Mutfağın kadını hapsettiği görünmezliğin, kadınlar tarafından gizli kapaklı işler yapmalarına müsaade edecek bir silaha dönüştürülmesi elbette ki otoriteleri alarma geçirmiş. Zehir satışını denetlemek için getirilen düzenlemeler, önce eczanelerde zehir ve ilaç hammaddelerinin yanyana durması yüzünden yaşanan kazaları engellemeyi amaçlıyor gibi görünse de (açıktan açığa kadınlara katillik yakıştırılmıyor çünkü), otopsi yöntemlerinin gelişmesiyle giderek daha çok ortaya dökülen zehirleme vakaları toplumsal bir panik de yaratmış. Yine de bütün düzenlemelere rağmen, aktarlar, sokak satıcıları, diplomasız doktorlar, kökçü ve macuncular tarafından el altından satılan kuduzböcekleri, kargabükenler, ebucehid karpuzları, göztaşı, sülümenlere engel olunamamış.
Başında kadın sıfatı bulunan pek çok eylem ve özne gibi, kadın suçlular da yalnızca kadın suçlular olarak kalamamış, hane hayatının çöküşünün ve ulusal zaafiyetlerin mümessili de olmak durumunda bırakılmışlar.
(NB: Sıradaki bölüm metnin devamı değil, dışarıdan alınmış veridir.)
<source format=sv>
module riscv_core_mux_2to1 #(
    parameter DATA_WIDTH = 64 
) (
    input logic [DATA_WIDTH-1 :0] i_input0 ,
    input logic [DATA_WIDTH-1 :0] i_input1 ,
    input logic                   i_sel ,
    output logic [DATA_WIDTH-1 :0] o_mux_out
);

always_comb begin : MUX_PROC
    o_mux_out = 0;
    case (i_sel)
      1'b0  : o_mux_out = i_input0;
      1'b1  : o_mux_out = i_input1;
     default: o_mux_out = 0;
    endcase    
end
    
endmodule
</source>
Bir yandan da bu aktif tavır alış onlara pek yakıştırılmadığından, sorgularda ısrarlı biçimde yardım ve yataklık edenler araştırılmış. Bazı durumlarda perde arkasında bir erkek olsa da, yalnız başlarına olanlar da az değil gibi görünüyor. Bu durumlarda da ne yaptığını pek bilemeyen, eyleminin sonuçlarını kavramaktan âciz, yani nâkısat-ül-akl kabul edilen kadınlara ceza indirimleri uygulanmış.
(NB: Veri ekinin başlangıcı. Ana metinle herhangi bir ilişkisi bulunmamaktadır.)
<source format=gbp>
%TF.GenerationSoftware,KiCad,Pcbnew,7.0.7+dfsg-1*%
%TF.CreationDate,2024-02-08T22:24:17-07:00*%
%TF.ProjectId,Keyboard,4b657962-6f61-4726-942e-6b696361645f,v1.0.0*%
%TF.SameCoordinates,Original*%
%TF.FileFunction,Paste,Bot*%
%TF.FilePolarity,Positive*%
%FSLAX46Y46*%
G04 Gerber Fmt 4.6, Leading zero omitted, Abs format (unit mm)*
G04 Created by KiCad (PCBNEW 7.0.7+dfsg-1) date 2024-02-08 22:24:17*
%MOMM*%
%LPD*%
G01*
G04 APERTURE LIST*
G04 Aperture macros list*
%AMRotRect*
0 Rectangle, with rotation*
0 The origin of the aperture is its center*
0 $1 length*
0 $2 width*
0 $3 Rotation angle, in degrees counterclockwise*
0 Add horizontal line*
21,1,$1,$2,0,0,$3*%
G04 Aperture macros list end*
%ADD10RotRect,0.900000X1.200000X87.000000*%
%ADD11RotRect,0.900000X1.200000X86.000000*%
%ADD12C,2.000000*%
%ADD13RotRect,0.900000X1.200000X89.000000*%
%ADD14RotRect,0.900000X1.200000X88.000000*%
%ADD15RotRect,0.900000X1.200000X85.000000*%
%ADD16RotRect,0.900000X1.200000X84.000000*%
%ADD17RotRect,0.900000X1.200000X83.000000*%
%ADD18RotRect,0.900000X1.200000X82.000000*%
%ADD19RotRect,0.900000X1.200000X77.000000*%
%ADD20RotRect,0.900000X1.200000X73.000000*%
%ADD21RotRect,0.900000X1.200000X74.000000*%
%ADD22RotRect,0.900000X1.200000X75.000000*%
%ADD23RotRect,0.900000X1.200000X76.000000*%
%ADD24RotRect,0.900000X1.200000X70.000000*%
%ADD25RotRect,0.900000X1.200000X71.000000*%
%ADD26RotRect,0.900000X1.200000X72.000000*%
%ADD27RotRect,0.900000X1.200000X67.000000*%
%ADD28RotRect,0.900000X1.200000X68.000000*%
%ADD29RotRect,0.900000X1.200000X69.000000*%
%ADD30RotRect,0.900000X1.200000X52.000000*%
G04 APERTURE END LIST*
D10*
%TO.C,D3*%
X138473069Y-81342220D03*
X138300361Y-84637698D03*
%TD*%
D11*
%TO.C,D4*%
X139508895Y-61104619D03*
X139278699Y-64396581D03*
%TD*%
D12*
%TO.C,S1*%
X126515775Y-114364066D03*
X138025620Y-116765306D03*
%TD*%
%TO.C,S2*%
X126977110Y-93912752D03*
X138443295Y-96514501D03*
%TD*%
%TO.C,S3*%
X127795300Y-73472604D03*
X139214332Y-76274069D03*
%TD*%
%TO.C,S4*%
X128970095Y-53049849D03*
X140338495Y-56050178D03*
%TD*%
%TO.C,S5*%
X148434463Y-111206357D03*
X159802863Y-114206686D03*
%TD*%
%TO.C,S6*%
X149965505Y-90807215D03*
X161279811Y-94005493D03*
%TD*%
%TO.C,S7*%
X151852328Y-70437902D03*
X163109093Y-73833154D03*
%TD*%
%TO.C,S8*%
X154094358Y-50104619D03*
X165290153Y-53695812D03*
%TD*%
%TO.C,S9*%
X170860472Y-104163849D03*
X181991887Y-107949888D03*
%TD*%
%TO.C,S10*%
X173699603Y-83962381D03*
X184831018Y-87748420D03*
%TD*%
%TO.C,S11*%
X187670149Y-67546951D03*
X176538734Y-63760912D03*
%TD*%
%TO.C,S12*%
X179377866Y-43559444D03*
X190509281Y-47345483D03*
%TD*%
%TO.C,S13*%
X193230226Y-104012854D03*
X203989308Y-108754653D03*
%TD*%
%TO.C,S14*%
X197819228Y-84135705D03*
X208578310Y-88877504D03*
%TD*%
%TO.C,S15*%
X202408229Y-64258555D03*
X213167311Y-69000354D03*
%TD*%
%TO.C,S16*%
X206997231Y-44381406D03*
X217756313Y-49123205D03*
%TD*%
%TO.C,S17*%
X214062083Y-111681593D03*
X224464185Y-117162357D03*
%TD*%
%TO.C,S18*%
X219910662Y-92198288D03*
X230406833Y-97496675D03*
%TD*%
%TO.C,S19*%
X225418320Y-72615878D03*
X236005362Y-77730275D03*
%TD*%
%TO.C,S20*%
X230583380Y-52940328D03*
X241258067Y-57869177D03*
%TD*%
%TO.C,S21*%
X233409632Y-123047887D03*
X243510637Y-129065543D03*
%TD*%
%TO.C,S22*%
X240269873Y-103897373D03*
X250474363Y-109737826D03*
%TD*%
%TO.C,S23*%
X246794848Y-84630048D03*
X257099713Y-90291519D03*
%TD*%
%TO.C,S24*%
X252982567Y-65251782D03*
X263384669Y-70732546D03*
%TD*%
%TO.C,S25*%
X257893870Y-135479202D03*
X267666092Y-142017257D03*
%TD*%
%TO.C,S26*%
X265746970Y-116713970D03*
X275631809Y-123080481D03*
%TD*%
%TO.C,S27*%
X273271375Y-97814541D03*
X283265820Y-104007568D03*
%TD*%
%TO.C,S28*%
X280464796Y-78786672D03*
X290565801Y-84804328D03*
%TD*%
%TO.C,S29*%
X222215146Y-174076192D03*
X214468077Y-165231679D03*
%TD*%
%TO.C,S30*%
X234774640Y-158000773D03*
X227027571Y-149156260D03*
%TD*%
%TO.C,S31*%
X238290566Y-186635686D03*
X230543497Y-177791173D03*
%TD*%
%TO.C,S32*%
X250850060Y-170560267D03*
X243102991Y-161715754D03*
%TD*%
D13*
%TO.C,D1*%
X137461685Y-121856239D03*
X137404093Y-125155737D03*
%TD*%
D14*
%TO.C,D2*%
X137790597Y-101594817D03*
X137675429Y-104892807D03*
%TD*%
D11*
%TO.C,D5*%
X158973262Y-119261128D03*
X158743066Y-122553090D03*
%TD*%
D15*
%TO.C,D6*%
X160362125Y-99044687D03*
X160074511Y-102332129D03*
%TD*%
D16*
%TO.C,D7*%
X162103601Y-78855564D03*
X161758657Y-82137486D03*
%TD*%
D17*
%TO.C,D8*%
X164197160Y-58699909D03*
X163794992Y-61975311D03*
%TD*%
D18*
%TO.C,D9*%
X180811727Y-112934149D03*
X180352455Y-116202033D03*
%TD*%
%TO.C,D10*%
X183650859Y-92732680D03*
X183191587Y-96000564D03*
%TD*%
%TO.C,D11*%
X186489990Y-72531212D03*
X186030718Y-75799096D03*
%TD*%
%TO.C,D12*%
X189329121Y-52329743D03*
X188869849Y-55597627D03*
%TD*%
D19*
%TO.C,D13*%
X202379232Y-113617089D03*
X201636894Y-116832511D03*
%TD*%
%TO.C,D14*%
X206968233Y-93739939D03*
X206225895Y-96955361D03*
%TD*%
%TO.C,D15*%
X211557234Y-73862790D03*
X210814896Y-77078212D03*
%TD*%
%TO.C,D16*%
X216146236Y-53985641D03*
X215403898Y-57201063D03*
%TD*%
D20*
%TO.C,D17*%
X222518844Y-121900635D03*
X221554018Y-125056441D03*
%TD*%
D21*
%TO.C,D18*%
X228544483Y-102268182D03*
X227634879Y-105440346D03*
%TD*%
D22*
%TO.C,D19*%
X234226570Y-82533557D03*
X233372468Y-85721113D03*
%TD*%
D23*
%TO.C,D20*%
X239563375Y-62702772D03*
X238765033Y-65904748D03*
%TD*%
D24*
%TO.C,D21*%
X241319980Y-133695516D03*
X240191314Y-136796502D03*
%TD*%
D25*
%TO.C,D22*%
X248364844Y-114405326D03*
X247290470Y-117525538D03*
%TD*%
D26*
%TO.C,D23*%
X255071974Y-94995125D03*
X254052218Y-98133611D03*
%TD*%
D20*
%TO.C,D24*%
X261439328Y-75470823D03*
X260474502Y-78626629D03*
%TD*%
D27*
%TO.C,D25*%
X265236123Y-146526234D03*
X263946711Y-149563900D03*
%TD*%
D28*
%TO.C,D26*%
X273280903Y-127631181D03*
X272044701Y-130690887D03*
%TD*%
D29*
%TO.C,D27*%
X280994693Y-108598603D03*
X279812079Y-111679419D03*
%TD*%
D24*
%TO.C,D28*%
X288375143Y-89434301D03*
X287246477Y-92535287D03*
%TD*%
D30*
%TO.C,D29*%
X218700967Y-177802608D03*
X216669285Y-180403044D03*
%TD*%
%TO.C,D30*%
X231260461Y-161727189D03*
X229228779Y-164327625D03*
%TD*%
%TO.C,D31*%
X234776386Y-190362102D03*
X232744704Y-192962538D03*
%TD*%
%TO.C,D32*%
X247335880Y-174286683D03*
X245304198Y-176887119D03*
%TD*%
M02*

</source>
Katile Fatma ve Elli Paralık Sıçanotu
Kocaeli’nin Geyze kazası Duraklar köyünden Fatma, 30 Ocak 1862 sabahı kocası Hüseyin’i elli paralık sıçanotuyla zehirler. Fatma’nın pişirdiği çorbaya karıştırdığı sıçanotu çarçabuk etkisini gösterdiğinden, Hüseyin kusmaya ve feryat etmeye başlar. Civar komşulardan hanesi en yakın olan Süleyman Çavuş diğer birkaç kişiyi daha toplayarak hemen Hüseyin’in feryadına yetişir. Tencerenin dibinde kalan çorbayı fark ettiklerinde durumdan şüphelenecekler, Fatma da kocasını zehirlediğini hiç çekinmeden ve açıkça komşuların önünde itiraf edecektir. Hüseyin 15 gün içinde ölür. Fatma ise kocasının ölümünün peşi sıra hapse konularak yerel meclisin kararıyla geçici olarak salıverilene kadar üç ay boyunca orada tutulur.
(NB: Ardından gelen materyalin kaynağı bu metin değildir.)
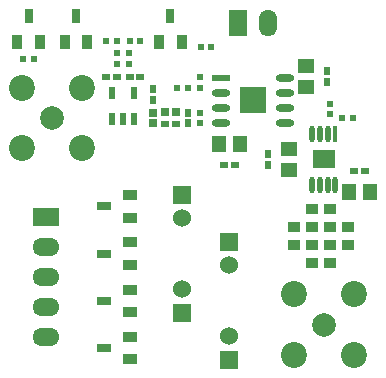
<source format=gts>
G04 #@! TF.FileFunction,Soldermask,Top*
%FSLAX46Y46*%
G04 Gerber Fmt 4.6, Leading zero omitted, Abs format (unit mm)*
G04 Created by KiCad (PCBNEW (2014-11-13 BZR 5275)-product) date Sun 16 Nov 2014 06:56:20 PM EST*
%MOMM*%
G01*
G04 APERTURE LIST*
%ADD10C,0.100000*%
%ADD11R,1.550000X0.600000*%
%ADD12O,1.550000X0.600000*%
%ADD13R,2.290000X2.290000*%
%ADD14R,0.900000X1.300000*%
%ADD15R,0.800000X1.300000*%
%ADD16R,1.524000X2.286000*%
%ADD17O,1.524000X2.286000*%
%ADD18R,0.650000X0.600000*%
%ADD19R,0.600000X0.650000*%
%ADD20R,1.450000X1.150000*%
%ADD21R,1.150000X1.450000*%
%ADD22R,1.524000X1.524000*%
%ADD23C,1.524000*%
%ADD24C,2.000000*%
%ADD25C,2.200000*%
%ADD26R,2.286000X1.524000*%
%ADD27O,2.286000X1.524000*%
%ADD28R,0.700000X0.650000*%
%ADD29R,0.650000X0.700000*%
%ADD30R,1.300000X0.900000*%
%ADD31R,1.300000X0.800000*%
%ADD32R,0.600000X0.600000*%
%ADD33R,1.000000X0.850000*%
%ADD34R,0.600000X1.100000*%
%ADD35R,0.450000X1.450000*%
%ADD36O,0.450000X1.450000*%
%ADD37R,1.890000X1.570000*%
G04 APERTURE END LIST*
D10*
D11*
X154300000Y-89095000D03*
D12*
X154300000Y-90365000D03*
X154300000Y-91635000D03*
X154300000Y-92905000D03*
X159700000Y-92905000D03*
X159700000Y-91635000D03*
X159700000Y-90365000D03*
X159700000Y-89095000D03*
D13*
X157000000Y-91000000D03*
D14*
X141050000Y-86100000D03*
X142950000Y-86100000D03*
D15*
X142000000Y-83900000D03*
D16*
X155730000Y-84500000D03*
D17*
X158270000Y-84500000D03*
D18*
X146550000Y-89000000D03*
X147450000Y-89000000D03*
X145450000Y-89000000D03*
X144550000Y-89000000D03*
X149550000Y-93000000D03*
X150450000Y-93000000D03*
D19*
X148500000Y-90950000D03*
X148500000Y-90050000D03*
X151500000Y-92050000D03*
X151500000Y-92950000D03*
D20*
X161500000Y-89900000D03*
X161500000Y-88100000D03*
D21*
X154100000Y-94750000D03*
X155900000Y-94750000D03*
X165100000Y-98750000D03*
X166900000Y-98750000D03*
D20*
X160000000Y-95100000D03*
X160000000Y-96900000D03*
D19*
X163250000Y-89450000D03*
X163250000Y-88550000D03*
D18*
X154550000Y-96500000D03*
X155450000Y-96500000D03*
X165550000Y-97000000D03*
X166450000Y-97000000D03*
D19*
X158250000Y-95550000D03*
X158250000Y-96450000D03*
D22*
X155000000Y-102999240D03*
D23*
X155000000Y-105000760D03*
D22*
X151000000Y-109000760D03*
D23*
X151000000Y-106999240D03*
D22*
X151000000Y-98999240D03*
D23*
X151000000Y-101000760D03*
D22*
X155000000Y-113000760D03*
D23*
X155000000Y-110999240D03*
D24*
X140000000Y-92500000D03*
D25*
X137450000Y-89950000D03*
X142550000Y-89950000D03*
X137450000Y-95050000D03*
X142550000Y-95050000D03*
D24*
X163000000Y-110000000D03*
D25*
X160450000Y-107450000D03*
X165550000Y-107450000D03*
X160450000Y-112550000D03*
X165550000Y-112550000D03*
D26*
X139500000Y-100920000D03*
D27*
X139500000Y-103460000D03*
X139500000Y-106000000D03*
X139500000Y-108540000D03*
X139500000Y-111080000D03*
D28*
X148500000Y-92050000D03*
X148500000Y-92950000D03*
D29*
X150450000Y-92000000D03*
X149550000Y-92000000D03*
D14*
X149050000Y-86100000D03*
X150950000Y-86100000D03*
D15*
X150000000Y-83900000D03*
D14*
X137050000Y-86100000D03*
X138950000Y-86100000D03*
D15*
X138000000Y-83900000D03*
D30*
X146600000Y-100950000D03*
X146600000Y-99050000D03*
D31*
X144400000Y-100000000D03*
D30*
X146600000Y-104950000D03*
X146600000Y-103050000D03*
D31*
X144400000Y-104000000D03*
D32*
X153450000Y-86500000D03*
X152550000Y-86500000D03*
X137550000Y-87500000D03*
X138450000Y-87500000D03*
X147450000Y-86000000D03*
X146550000Y-86000000D03*
X146500000Y-87950000D03*
X146500000Y-87050000D03*
X145500000Y-87950000D03*
X145500000Y-87050000D03*
X144550000Y-86000000D03*
X145450000Y-86000000D03*
X151450000Y-90000000D03*
X150550000Y-90000000D03*
X152500000Y-92050000D03*
X152500000Y-92950000D03*
X152500000Y-89050000D03*
X152500000Y-89950000D03*
X165450000Y-92500000D03*
X164550000Y-92500000D03*
X163500000Y-92200000D03*
X163500000Y-91300000D03*
D33*
X162000000Y-101750000D03*
X162000000Y-100250000D03*
X163500000Y-101750000D03*
X163500000Y-100250000D03*
X160500000Y-103250000D03*
X160500000Y-101750000D03*
X165000000Y-103250000D03*
X165000000Y-101750000D03*
X163500000Y-104750000D03*
X163500000Y-103250000D03*
X162000000Y-104750000D03*
X162000000Y-103250000D03*
D34*
X145050000Y-92600000D03*
X146950000Y-92600000D03*
X146000000Y-92600000D03*
X146950000Y-90400000D03*
X145050000Y-90400000D03*
D35*
X163975000Y-93850000D03*
D36*
X163325000Y-93850000D03*
X162675000Y-93850000D03*
X162025000Y-93850000D03*
X162025000Y-98150000D03*
X162675000Y-98150000D03*
X163325000Y-98150000D03*
X163975000Y-98150000D03*
D37*
X163000000Y-96000000D03*
D30*
X146600000Y-108950000D03*
X146600000Y-107050000D03*
D31*
X144400000Y-108000000D03*
D30*
X146600000Y-112950000D03*
X146600000Y-111050000D03*
D31*
X144400000Y-112000000D03*
M02*

</source>
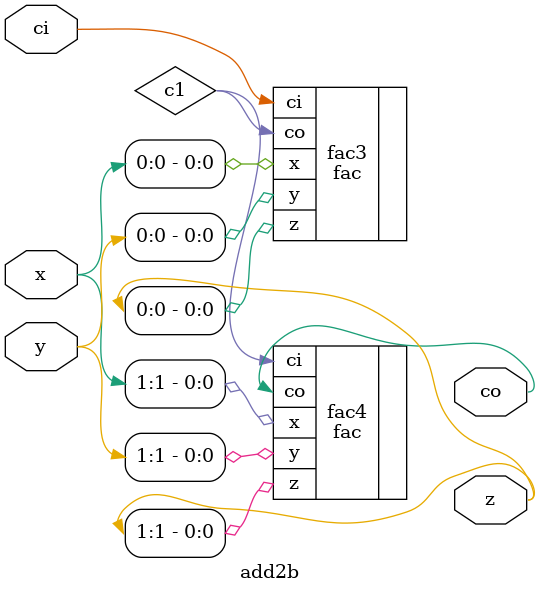
<source format=v>
module add2b(
  input [1:0]x,
  input [1:0]y,
  input ci,
  output [1:0]z,
  output co);

wire c1;

fac fac3(.x(x[0]), .y(y[0]), .ci(ci), .z(z[0]), .co(c1));
fac fac4(.x(x[1]), .y(y[1]), .ci(c1), .z(z[1]), .co(co));

endmodule
</source>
Mahkeme Fatma’nın, cezası idam olan taammüden adam öldürme suçunu işlediğine hükmeder. Fatma’nın buna rağmen geçici olarak salıverilmesinin nedenini de meclis mazbatasından öğreniriz: Fatma kocasını zehirlediğinde muhtemelen 3-4 aylık hamiledir. Ancak doğumun ardından cezası kesinleşecek ve ’emsaline ibret olmak üzere’ asılarak idam edilmesi yönünde padişah iradesi çıkacaktır.
Ebru Aykut, katile Fatma’nın, tespit edebildiği 28 zehirleme vakası içinde idam cezasıyla yargılanan 10 kadından biri olduğunu söylüyor. Bu 10 kadından beşinin cezası da 15 yıl hapse çevrilmiş. Bu ceza indirimlerinin bazıları katillerin yaşının küçük olmasından dolayı verilirken, bir kısmı da ‘kanun karşısında kadının erkekten farkı yoktur’ diye belirtilmesine rağmen cinsiyet nedeniyle veriliyor.
Kadehinde zehir olsa
Fatma’nın buna rağmen suçunu açıkça itiraf etmesinde, hamile olması kadar Hanefi Mezhebi’nin hükümlerine göre zehirin suç aleti olarak kabul edilmemesi de yatıyor olabilir. Maktulün yediği ya da içtiği şeyin zehirli olduğunu bilmediği durumlarda bile, içmeme/yememe seçeneği olduğu düşünüldüğünden, katil cezai sorumluluktan kurtulabiliyor. Bu yüzden maktulün zehiri kendi eliyle alıp almadığı şer’iyen ne lazım geleceğini anlamak için özellikle sorgulanıyor.
Büyük ihtimalle Fatma etrafındaki örneklerden görüp öğrenerek, işlediği cinayetten hapis cezasıyla kurtulabileceğini düşünmüş olabilir, diyor Ebru Aykut. Ancak itirafı onu taammüden cinayet işlemekten ipe götürmüş.